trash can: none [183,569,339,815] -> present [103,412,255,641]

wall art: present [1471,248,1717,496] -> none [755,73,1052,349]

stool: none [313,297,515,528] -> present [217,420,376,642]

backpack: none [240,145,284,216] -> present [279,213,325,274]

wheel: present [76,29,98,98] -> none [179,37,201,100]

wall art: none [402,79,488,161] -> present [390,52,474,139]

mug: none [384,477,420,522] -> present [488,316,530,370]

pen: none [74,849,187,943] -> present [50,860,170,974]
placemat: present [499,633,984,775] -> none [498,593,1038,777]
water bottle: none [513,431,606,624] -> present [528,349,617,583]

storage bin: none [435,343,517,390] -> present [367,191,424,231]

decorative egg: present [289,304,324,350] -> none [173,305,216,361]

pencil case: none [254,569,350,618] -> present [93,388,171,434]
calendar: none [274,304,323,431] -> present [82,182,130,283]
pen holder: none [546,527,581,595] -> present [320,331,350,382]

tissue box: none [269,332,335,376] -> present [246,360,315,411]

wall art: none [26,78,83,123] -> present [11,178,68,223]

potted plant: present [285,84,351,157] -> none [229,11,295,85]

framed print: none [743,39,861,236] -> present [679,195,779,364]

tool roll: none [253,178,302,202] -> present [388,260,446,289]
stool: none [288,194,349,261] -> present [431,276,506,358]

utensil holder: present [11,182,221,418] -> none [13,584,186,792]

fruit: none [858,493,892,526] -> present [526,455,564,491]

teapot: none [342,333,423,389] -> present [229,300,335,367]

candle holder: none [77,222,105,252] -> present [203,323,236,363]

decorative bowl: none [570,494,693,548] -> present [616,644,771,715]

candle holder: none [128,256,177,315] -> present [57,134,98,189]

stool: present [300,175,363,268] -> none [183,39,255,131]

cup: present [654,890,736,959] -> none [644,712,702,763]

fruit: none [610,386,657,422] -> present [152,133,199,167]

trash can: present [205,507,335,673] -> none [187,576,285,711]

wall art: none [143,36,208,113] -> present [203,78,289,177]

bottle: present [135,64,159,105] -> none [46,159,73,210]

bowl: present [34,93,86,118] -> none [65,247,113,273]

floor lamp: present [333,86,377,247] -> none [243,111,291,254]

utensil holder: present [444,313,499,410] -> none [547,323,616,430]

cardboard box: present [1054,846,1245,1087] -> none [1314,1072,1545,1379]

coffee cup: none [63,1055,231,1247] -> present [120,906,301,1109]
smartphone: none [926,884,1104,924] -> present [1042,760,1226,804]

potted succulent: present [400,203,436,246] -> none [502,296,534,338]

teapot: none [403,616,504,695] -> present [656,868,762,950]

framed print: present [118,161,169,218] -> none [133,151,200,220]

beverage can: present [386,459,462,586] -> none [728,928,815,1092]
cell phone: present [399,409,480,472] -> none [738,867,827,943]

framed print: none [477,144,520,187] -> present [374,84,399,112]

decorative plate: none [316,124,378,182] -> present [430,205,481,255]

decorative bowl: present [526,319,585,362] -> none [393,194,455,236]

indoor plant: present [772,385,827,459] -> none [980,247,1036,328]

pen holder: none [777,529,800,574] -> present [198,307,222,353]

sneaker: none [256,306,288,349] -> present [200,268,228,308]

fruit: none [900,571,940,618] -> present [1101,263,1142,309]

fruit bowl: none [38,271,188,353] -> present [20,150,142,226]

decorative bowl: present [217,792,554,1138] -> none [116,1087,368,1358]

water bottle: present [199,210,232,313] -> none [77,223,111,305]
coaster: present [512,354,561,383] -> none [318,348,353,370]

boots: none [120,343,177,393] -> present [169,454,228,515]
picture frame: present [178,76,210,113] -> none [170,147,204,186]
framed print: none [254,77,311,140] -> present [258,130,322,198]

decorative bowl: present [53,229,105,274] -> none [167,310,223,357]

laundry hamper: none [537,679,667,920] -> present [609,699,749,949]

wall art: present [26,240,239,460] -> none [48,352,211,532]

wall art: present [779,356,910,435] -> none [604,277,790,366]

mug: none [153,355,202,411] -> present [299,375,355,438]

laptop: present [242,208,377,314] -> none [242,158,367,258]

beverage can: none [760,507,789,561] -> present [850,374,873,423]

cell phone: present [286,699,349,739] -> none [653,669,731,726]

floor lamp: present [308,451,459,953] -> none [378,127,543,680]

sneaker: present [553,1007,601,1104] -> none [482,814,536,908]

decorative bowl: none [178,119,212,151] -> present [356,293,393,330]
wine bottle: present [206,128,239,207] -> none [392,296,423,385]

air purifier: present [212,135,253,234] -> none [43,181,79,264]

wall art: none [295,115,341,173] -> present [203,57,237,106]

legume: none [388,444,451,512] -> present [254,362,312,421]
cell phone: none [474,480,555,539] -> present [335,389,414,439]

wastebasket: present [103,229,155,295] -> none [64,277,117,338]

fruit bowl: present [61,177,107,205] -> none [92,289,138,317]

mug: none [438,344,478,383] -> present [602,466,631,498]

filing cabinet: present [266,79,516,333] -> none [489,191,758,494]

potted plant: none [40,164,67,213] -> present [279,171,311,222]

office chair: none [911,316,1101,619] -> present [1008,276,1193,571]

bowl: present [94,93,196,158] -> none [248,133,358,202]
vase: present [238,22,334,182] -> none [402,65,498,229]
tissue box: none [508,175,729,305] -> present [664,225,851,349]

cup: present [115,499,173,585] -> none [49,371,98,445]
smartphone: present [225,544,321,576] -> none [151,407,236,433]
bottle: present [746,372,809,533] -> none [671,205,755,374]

* * *

_Exercise aim_:
Extract, from the material above, each line holding the word "sneaker".

_Result of this exercise_:
sneaker: none [256,306,288,349] -> present [200,268,228,308]
sneaker: present [553,1007,601,1104] -> none [482,814,536,908]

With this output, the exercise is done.